Water Birth: “One Birthing Center’s Observations by Linda Church in Journal of Nurse-Midwifery” Vol. 34, No 4. July/August 1989
“Jet Hydrotherapy for Labor and Postpartum Pain Relief by Kathleen Aderhold and Leslie Perry in Maternal Child Nursing Vol. 16, March/April 1991” Report of experiences at St. Luke’s Hospital, Denver, Colorado.
Kitzinger, S. (1995). “Sheila Kitzinger’s letter from England: Is Water Birth Dangerous? Birth Issues in Perinatal Care, 22 (3), 172-173.”

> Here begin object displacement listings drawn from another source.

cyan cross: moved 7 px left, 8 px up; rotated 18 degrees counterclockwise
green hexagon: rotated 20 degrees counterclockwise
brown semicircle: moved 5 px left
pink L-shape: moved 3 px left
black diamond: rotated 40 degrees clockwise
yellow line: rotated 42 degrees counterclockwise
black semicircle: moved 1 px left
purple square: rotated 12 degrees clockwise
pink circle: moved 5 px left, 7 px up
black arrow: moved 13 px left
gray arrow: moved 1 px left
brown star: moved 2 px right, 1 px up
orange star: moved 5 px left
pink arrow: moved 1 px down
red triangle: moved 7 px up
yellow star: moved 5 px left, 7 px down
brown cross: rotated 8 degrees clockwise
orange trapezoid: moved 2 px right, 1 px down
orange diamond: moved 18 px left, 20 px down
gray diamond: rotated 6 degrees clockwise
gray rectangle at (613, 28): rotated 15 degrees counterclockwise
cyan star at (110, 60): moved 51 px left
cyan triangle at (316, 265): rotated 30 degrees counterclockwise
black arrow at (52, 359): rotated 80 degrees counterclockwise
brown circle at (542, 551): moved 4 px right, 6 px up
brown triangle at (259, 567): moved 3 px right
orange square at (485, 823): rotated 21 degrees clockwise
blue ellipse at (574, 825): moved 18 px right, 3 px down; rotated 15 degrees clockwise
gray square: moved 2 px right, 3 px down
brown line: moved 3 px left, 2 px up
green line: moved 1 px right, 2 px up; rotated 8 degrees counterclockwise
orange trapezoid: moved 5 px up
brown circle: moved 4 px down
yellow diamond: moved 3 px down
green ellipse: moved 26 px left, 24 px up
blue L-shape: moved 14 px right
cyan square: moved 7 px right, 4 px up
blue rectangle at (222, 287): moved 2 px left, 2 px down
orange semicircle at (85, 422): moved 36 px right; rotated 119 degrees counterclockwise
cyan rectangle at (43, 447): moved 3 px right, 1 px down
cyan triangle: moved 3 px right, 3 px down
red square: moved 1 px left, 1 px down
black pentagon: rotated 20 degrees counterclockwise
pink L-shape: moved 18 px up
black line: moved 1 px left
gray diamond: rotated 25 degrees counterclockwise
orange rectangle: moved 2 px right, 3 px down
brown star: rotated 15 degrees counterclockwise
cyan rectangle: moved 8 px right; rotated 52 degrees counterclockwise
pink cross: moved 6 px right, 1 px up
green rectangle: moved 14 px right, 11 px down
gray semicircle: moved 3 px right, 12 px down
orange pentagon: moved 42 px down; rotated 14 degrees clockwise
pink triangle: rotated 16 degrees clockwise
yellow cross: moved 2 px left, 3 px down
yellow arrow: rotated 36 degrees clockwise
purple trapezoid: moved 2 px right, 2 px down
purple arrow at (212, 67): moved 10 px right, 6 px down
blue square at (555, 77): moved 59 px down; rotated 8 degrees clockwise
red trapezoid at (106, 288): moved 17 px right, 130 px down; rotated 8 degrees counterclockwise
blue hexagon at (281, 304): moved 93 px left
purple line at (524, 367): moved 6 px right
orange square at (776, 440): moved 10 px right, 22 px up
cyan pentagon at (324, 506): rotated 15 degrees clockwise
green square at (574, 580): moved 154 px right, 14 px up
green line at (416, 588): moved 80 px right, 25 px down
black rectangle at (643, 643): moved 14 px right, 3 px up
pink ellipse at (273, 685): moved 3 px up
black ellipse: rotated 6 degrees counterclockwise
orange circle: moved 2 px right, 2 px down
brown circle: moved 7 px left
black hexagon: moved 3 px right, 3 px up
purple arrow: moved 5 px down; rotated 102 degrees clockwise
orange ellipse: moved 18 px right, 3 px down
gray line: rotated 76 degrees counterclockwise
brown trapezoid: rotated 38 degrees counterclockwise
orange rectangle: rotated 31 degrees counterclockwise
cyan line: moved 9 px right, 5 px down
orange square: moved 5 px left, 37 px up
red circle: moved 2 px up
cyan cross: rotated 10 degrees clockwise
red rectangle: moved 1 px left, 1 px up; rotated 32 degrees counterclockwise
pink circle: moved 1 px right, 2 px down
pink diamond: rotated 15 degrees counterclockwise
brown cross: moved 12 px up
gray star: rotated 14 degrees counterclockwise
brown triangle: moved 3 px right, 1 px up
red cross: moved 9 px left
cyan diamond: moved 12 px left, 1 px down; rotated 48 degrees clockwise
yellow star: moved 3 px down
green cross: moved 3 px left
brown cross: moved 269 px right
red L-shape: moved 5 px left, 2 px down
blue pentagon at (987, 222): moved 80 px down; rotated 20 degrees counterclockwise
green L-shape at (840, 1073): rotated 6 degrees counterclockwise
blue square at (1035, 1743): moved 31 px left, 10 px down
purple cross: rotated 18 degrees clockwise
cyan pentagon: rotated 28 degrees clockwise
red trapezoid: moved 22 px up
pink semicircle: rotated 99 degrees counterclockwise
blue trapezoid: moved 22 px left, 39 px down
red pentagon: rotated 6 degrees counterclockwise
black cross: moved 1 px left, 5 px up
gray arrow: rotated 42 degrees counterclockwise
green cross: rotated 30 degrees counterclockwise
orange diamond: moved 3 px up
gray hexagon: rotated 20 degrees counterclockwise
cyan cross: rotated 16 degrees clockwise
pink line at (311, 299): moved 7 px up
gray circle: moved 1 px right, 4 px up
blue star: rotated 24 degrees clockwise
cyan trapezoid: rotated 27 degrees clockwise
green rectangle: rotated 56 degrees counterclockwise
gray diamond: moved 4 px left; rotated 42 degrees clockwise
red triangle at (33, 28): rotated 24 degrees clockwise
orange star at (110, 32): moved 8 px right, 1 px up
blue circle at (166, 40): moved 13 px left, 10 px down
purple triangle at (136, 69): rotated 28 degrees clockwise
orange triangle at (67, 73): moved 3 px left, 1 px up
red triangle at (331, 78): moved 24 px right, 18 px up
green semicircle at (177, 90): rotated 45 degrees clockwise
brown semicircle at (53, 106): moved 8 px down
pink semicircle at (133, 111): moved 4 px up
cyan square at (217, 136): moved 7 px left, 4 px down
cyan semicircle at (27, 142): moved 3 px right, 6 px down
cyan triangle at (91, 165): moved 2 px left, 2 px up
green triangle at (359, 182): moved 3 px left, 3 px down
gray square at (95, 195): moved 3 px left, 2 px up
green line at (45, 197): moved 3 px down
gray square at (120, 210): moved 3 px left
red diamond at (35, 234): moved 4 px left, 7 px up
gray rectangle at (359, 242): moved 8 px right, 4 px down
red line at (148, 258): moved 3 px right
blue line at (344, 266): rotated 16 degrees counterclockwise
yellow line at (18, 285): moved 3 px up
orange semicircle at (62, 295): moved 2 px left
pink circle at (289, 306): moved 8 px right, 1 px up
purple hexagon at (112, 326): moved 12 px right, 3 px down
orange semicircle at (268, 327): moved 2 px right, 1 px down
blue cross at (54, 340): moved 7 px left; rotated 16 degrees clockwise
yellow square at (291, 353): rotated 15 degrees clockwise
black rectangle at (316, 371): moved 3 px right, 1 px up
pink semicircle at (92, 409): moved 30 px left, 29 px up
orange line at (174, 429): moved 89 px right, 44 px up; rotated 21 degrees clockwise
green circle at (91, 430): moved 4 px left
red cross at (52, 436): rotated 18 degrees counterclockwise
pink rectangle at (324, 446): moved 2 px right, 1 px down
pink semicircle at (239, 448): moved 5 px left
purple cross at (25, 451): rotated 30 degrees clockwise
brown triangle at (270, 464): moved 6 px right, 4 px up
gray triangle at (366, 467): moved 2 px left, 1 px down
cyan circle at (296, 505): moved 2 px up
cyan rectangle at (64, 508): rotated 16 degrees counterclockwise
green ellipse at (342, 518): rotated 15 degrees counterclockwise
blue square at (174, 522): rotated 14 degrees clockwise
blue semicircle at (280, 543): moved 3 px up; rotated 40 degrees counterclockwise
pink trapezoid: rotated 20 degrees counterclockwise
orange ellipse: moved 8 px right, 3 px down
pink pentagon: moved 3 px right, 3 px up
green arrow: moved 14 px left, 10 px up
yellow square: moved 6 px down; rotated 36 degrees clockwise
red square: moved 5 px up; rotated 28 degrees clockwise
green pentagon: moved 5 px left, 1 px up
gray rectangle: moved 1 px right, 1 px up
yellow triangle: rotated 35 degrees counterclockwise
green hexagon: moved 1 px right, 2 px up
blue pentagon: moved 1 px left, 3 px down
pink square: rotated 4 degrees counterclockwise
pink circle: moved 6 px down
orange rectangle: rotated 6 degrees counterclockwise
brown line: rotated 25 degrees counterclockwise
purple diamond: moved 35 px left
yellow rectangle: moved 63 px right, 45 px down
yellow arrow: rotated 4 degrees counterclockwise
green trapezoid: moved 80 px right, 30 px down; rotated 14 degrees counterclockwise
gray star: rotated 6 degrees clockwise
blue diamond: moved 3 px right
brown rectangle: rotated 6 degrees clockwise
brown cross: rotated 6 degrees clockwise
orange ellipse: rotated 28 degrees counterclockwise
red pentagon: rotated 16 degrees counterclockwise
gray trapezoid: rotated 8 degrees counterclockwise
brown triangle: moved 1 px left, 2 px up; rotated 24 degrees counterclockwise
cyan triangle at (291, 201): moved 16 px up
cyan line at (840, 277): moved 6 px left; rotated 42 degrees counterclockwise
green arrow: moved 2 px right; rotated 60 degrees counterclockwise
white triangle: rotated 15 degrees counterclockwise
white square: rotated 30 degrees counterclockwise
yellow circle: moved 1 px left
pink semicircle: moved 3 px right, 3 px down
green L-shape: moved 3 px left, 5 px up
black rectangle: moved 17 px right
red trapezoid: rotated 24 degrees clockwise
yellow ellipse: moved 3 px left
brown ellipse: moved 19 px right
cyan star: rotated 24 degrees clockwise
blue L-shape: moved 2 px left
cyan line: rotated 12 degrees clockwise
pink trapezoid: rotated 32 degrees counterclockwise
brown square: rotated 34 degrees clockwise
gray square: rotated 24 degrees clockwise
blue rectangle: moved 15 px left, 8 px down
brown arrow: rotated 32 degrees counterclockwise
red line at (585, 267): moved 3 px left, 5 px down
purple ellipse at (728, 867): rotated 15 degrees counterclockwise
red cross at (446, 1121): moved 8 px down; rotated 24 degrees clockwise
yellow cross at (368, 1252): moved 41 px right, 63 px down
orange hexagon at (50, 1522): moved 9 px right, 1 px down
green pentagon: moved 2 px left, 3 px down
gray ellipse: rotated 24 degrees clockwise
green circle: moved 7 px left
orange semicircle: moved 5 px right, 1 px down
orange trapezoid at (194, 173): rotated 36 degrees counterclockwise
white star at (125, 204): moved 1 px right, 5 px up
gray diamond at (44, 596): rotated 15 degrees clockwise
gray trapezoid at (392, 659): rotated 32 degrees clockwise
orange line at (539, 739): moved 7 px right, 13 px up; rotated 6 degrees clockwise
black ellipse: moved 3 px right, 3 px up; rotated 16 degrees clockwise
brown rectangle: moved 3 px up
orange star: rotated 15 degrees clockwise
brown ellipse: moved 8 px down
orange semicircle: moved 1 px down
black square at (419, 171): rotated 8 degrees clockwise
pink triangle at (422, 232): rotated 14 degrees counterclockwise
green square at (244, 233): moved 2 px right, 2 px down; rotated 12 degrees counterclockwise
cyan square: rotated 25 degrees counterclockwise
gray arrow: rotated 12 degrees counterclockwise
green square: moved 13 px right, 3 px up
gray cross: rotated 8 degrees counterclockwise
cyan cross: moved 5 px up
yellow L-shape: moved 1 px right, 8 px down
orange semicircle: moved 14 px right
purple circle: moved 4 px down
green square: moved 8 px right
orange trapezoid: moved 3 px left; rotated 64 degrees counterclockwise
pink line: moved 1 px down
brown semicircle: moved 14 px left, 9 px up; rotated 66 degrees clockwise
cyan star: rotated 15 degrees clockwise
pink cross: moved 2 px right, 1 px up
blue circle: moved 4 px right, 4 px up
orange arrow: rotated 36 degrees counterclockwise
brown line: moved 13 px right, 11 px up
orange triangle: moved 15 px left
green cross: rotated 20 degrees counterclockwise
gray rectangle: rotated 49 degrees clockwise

A recent study conducted at the University of Florida in Gainesville and Case Western Reserve University in Cleveland, Ohio shows that a deep-water bath may be better for a newborn’s first bath than the standard sponge wash. The current standard practice in the United States is that the newborns spend just a few minutes with their mother before being wisked away to the newborn nursery for warming, etc… The sponge wash can cause a significant drop in temperature that some of the newborns have to be returned to the infrared warmer again. This results in longer separation from the mother and family, interfering with the bonding process. With the deep-water bath, there was no significant amount of heat loss sustained on their group of twenty healthy newborns. The direct consequence would be that the baby and family are not denied this important time together. Also, following Leboyer’s beliefs, it would be a much more peaceful and gentler method. What better way to incorporate this than with laboring and/or delivering in water? If this is not desired or cannot be achieved, having the tub in the mother’s hospital room (or at home in a clean, deep sink or tub) would suffice. Perhaps the guidelines mentioned above for waterbirth would work for the deep-water bath, as the water would be of womb temperature.